## Given material
━━━━━━
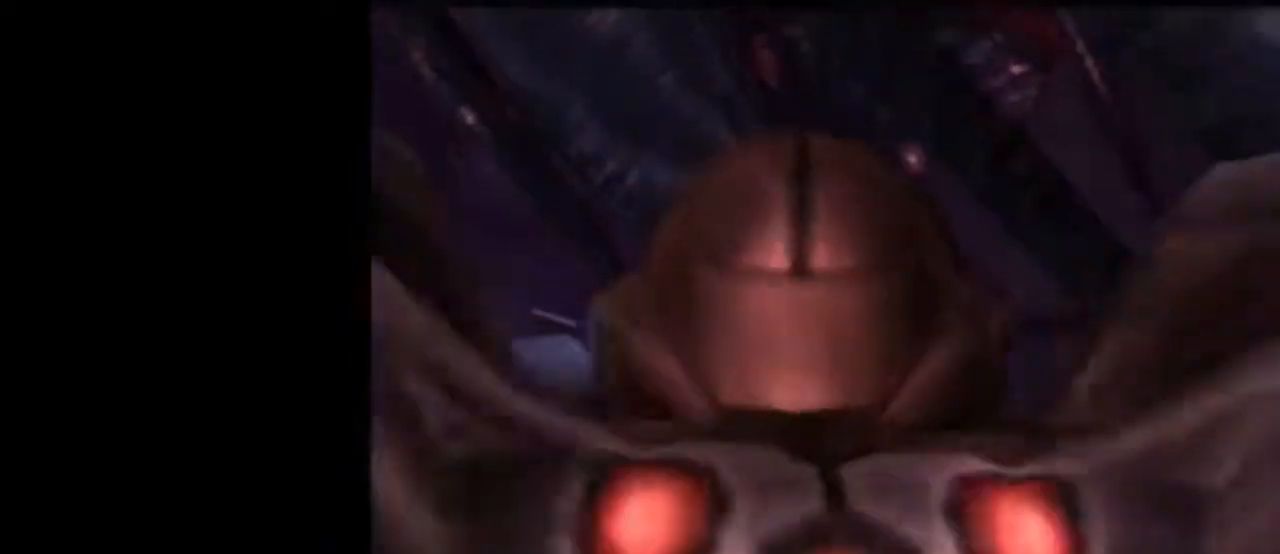
Gameplay with a controller (Nintendo layout); each line is a JSON object with the inputs held at the frame after it. "events" lists button and stick changes between this image and that frame as [ms after this image, input, new state], when the widget could be followed in between. Not read: L3 R3.
{"buttons": [], "left_stick": "center", "right_stick": "center", "events": [[333, "left_stick", "center"]]}
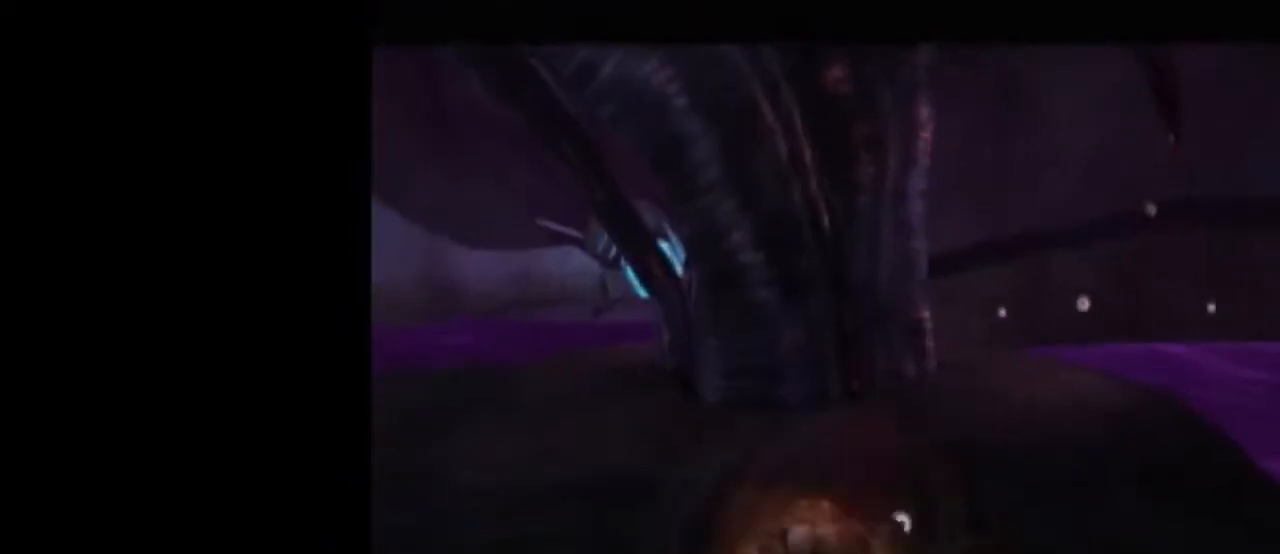
{"buttons": [], "left_stick": "center", "right_stick": "center", "events": [[183, "A", "down"], [267, "A", "up"]]}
━━━━━━
## Problem
Restate all of the material above word for word, excluding the pictures.

## Written reply
Gameplay with a controller (Nintendo layout); each line is a JSON object with the inputs held at the frame after it. "events" lists button and stick changes between this image and that frame as [ms after this image, input, new state], when the widget could be followed in between. Not read: L3 R3.
{"buttons": [], "left_stick": "center", "right_stick": "center", "events": [[333, "left_stick", "center"]]}
{"buttons": [], "left_stick": "center", "right_stick": "center", "events": [[183, "A", "down"], [267, "A", "up"]]}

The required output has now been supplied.